▶ Your assignment
Find every line in the records that holds the string "left". Copy each one.

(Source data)
"""

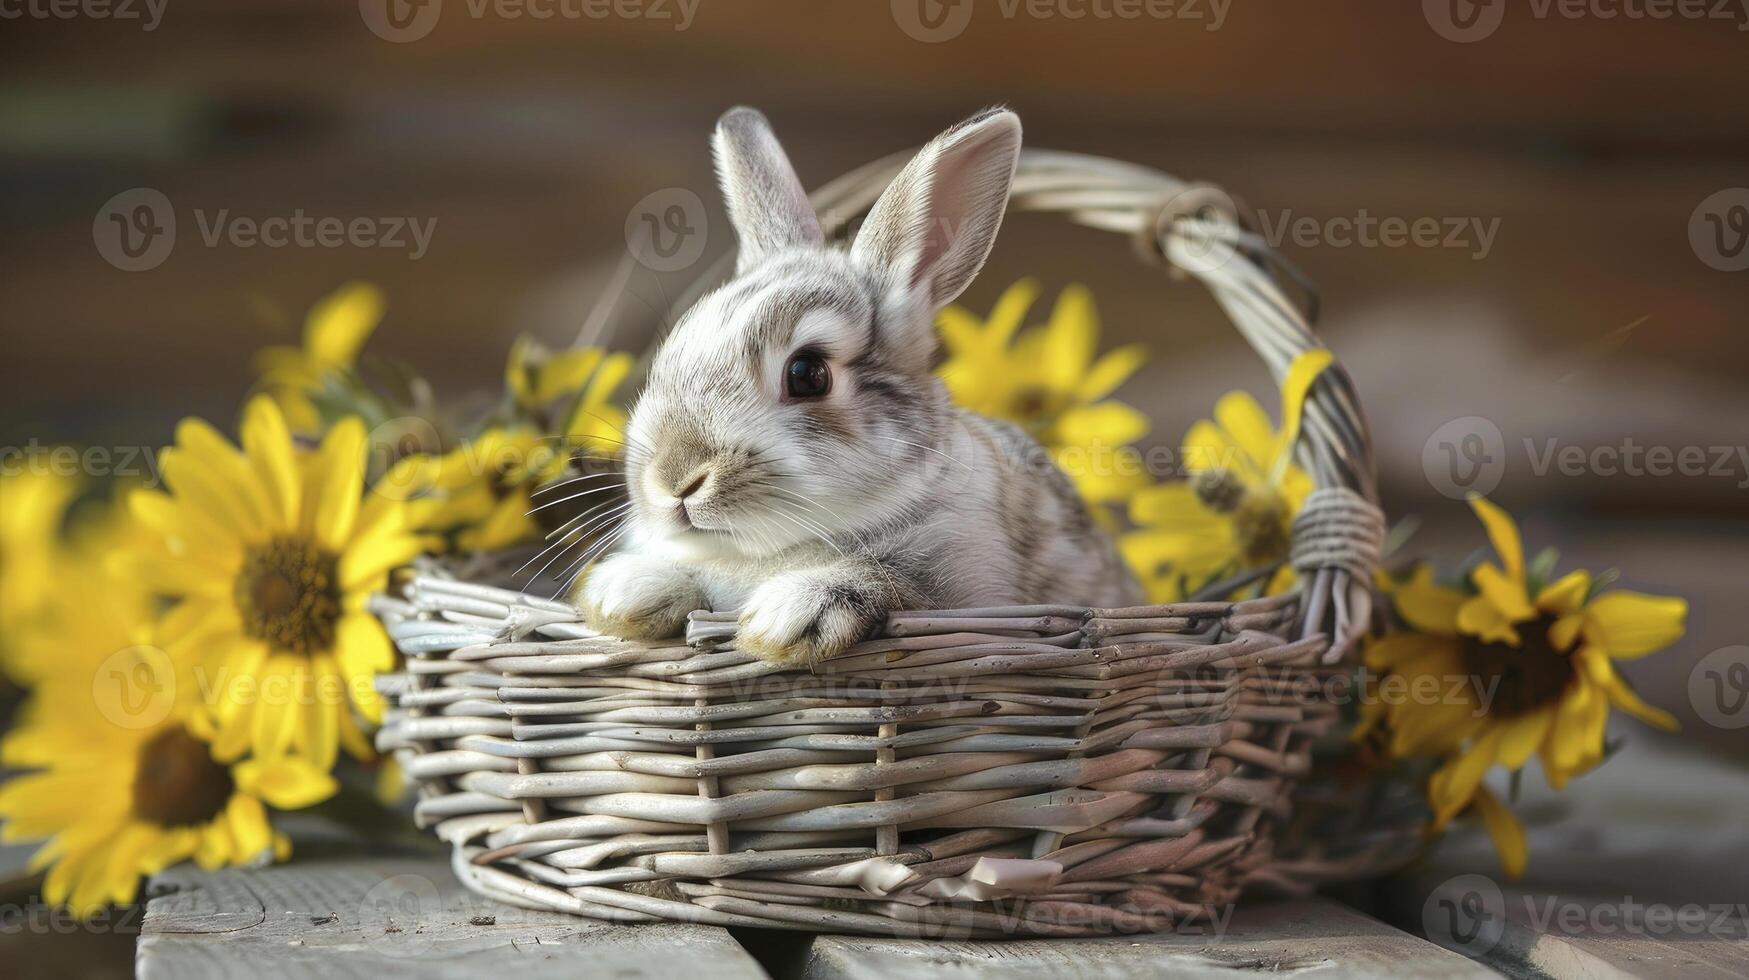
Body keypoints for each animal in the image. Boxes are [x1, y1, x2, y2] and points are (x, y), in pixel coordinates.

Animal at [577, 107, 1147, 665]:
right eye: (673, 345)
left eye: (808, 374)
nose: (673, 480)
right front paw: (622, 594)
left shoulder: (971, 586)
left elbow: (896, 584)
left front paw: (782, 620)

"""
"""

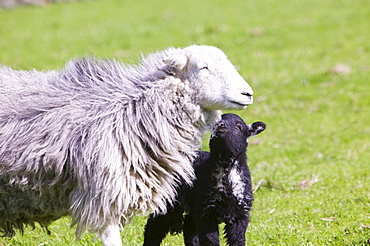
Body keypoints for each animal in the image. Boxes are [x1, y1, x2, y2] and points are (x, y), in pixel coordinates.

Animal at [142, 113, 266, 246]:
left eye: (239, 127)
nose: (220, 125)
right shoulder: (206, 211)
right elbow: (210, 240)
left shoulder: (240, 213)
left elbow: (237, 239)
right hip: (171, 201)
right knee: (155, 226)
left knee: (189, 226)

"""

▶ Task response
left eye: (808, 374)
left shoulder: (971, 586)
left elbow: (896, 584)
left front paw: (782, 620)
left eye: (239, 127)
left shoulder: (240, 213)
left elbow: (237, 239)
left knee: (189, 226)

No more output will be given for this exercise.